## [What is being asked]
Start at the line containing "family: Polygonaceae" and end after the line containing "common name: Brooklime". Write out only those lines again, swapping "common name" for "vernacular name" and keeping everything else the same.

* START Data to process *

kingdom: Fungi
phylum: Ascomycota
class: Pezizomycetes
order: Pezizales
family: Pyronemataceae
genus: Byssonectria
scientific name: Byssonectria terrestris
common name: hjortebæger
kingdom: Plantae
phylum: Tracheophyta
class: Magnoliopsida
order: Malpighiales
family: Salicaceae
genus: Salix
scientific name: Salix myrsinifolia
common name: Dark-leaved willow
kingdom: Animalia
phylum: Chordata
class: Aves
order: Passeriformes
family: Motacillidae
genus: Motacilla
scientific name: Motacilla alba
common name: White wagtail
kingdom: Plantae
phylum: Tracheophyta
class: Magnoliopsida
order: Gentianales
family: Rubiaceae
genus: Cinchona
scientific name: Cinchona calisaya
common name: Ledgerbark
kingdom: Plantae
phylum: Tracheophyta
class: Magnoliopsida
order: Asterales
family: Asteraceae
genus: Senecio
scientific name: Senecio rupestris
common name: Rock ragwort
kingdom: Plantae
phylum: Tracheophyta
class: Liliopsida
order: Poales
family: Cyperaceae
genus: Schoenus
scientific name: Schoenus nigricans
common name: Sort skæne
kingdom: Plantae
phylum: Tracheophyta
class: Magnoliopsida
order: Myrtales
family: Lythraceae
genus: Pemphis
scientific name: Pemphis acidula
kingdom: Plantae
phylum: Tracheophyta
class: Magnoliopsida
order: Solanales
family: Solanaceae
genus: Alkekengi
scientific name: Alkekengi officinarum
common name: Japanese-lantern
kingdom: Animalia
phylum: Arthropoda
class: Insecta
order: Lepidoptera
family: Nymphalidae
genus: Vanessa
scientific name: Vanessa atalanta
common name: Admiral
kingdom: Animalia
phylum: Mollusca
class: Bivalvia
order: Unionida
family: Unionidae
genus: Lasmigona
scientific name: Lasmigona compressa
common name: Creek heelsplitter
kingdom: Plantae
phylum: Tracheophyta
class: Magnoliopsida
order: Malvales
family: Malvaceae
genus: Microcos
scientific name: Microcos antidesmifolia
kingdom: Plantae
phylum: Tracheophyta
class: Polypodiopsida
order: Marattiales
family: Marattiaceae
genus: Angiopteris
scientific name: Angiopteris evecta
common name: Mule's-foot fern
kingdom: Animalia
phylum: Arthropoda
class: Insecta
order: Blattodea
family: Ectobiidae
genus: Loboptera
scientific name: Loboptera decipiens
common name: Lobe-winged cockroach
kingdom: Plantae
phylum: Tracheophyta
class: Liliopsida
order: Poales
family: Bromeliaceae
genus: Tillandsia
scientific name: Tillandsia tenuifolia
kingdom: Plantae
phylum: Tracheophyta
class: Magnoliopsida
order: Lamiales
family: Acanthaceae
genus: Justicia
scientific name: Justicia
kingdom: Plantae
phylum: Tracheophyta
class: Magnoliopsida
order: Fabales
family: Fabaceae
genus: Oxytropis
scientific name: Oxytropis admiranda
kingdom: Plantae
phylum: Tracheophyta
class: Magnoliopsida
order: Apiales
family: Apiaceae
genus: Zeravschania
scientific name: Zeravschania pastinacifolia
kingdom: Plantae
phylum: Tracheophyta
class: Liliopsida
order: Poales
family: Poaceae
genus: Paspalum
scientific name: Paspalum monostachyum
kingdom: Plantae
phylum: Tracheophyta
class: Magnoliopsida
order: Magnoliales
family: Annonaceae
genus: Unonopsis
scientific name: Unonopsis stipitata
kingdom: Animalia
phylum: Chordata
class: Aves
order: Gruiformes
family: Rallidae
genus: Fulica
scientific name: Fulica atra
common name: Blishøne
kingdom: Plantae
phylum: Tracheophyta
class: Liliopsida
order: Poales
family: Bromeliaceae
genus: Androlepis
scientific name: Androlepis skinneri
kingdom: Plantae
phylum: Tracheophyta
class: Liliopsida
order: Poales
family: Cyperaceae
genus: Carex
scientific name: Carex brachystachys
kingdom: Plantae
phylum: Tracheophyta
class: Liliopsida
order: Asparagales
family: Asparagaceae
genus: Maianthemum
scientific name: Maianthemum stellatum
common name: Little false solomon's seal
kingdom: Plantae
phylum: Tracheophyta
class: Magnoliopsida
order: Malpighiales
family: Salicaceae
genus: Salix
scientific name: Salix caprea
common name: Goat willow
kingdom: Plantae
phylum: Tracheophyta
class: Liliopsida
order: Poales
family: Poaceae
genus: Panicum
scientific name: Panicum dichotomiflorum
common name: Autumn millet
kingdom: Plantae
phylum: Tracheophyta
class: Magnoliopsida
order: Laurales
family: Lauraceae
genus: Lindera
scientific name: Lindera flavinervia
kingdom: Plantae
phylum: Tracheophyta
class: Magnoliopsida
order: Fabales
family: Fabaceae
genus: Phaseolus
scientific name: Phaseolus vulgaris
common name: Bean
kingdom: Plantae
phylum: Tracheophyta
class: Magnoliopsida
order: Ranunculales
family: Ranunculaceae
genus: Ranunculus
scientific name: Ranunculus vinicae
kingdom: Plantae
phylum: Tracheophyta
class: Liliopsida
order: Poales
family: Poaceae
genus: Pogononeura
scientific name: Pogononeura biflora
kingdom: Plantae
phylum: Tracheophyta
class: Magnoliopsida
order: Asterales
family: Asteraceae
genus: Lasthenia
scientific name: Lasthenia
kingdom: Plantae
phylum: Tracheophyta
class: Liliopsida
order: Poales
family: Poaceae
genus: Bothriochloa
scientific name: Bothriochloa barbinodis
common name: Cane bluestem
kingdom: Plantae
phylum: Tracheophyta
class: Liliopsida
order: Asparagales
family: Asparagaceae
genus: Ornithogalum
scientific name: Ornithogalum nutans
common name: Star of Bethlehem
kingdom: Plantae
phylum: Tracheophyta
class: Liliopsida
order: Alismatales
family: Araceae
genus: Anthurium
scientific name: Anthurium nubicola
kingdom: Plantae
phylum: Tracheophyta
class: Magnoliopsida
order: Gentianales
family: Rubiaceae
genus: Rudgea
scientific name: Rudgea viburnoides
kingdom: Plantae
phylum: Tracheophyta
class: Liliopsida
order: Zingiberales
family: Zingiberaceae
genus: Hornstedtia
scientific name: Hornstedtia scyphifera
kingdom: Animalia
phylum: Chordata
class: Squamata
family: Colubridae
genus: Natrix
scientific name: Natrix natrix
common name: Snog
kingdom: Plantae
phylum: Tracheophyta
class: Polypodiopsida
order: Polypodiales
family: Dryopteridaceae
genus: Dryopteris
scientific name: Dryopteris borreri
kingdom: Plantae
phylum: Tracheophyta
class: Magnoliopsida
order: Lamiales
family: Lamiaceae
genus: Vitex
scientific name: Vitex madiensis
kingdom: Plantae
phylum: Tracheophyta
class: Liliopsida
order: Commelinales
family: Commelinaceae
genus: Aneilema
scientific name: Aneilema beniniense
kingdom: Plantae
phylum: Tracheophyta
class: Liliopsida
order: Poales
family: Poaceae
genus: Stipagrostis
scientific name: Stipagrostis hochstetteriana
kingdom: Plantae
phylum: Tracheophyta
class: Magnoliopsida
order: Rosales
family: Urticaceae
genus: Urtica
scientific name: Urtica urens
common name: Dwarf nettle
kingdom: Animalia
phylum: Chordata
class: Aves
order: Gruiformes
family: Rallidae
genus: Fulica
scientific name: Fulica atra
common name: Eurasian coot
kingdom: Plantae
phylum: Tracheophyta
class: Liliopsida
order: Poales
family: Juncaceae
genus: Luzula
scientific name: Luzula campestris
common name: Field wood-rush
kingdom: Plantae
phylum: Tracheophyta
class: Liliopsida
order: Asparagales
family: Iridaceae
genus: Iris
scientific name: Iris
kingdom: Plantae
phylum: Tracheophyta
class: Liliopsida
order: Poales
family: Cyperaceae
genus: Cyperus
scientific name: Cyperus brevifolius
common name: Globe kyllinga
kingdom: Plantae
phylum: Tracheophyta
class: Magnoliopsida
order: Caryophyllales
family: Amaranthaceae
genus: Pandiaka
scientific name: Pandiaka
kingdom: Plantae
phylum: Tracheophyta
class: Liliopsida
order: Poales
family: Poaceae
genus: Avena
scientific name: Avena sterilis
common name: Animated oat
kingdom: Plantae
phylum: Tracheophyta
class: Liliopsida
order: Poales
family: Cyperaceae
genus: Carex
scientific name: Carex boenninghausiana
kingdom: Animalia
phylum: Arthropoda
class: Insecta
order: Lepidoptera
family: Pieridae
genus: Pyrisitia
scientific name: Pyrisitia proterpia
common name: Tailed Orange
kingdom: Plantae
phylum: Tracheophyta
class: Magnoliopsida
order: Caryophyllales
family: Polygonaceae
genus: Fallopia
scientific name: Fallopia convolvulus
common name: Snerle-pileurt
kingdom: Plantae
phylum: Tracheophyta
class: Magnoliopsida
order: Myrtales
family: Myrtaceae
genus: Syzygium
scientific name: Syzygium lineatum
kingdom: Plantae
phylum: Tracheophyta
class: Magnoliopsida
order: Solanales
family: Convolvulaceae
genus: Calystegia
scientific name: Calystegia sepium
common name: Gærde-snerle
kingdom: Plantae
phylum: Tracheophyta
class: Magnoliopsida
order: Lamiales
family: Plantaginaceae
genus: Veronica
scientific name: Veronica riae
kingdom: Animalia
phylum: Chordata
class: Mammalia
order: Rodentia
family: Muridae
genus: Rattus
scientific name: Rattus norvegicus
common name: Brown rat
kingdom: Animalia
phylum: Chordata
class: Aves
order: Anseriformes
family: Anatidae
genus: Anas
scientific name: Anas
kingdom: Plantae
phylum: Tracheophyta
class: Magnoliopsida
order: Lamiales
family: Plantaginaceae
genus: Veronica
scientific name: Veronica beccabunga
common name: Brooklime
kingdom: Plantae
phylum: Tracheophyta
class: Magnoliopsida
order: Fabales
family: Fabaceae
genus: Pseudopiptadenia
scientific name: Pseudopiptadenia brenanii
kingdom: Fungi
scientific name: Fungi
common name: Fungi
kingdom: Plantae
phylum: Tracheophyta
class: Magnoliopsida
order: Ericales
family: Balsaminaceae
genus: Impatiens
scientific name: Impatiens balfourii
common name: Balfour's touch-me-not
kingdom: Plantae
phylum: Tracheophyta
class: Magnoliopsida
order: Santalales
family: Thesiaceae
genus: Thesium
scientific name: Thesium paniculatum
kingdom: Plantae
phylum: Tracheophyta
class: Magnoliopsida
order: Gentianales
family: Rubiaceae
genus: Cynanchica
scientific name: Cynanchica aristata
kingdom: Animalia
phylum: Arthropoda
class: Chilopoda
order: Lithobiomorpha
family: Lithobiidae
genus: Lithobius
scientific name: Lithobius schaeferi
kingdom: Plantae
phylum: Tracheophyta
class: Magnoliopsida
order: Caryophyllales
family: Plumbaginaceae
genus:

* END Data to process *

## [Solved problem]
family: Polygonaceae
genus: Fallopia
scientific name: Fallopia convolvulus
vernacular name: Snerle-pileurt
kingdom: Plantae
phylum: Tracheophyta
class: Magnoliopsida
order: Myrtales
family: Myrtaceae
genus: Syzygium
scientific name: Syzygium lineatum
kingdom: Plantae
phylum: Tracheophyta
class: Magnoliopsida
order: Solanales
family: Convolvulaceae
genus: Calystegia
scientific name: Calystegia sepium
vernacular name: Gærde-snerle
kingdom: Plantae
phylum: Tracheophyta
class: Magnoliopsida
order: Lamiales
family: Plantaginaceae
genus: Veronica
scientific name: Veronica riae
kingdom: Animalia
phylum: Chordata
class: Mammalia
order: Rodentia
family: Muridae
genus: Rattus
scientific name: Rattus norvegicus
vernacular name: Brown rat
kingdom: Animalia
phylum: Chordata
class: Aves
order: Anseriformes
family: Anatidae
genus: Anas
scientific name: Anas
kingdom: Plantae
phylum: Tracheophyta
class: Magnoliopsida
order: Lamiales
family: Plantaginaceae
genus: Veronica
scientific name: Veronica beccabunga
vernacular name: Brooklime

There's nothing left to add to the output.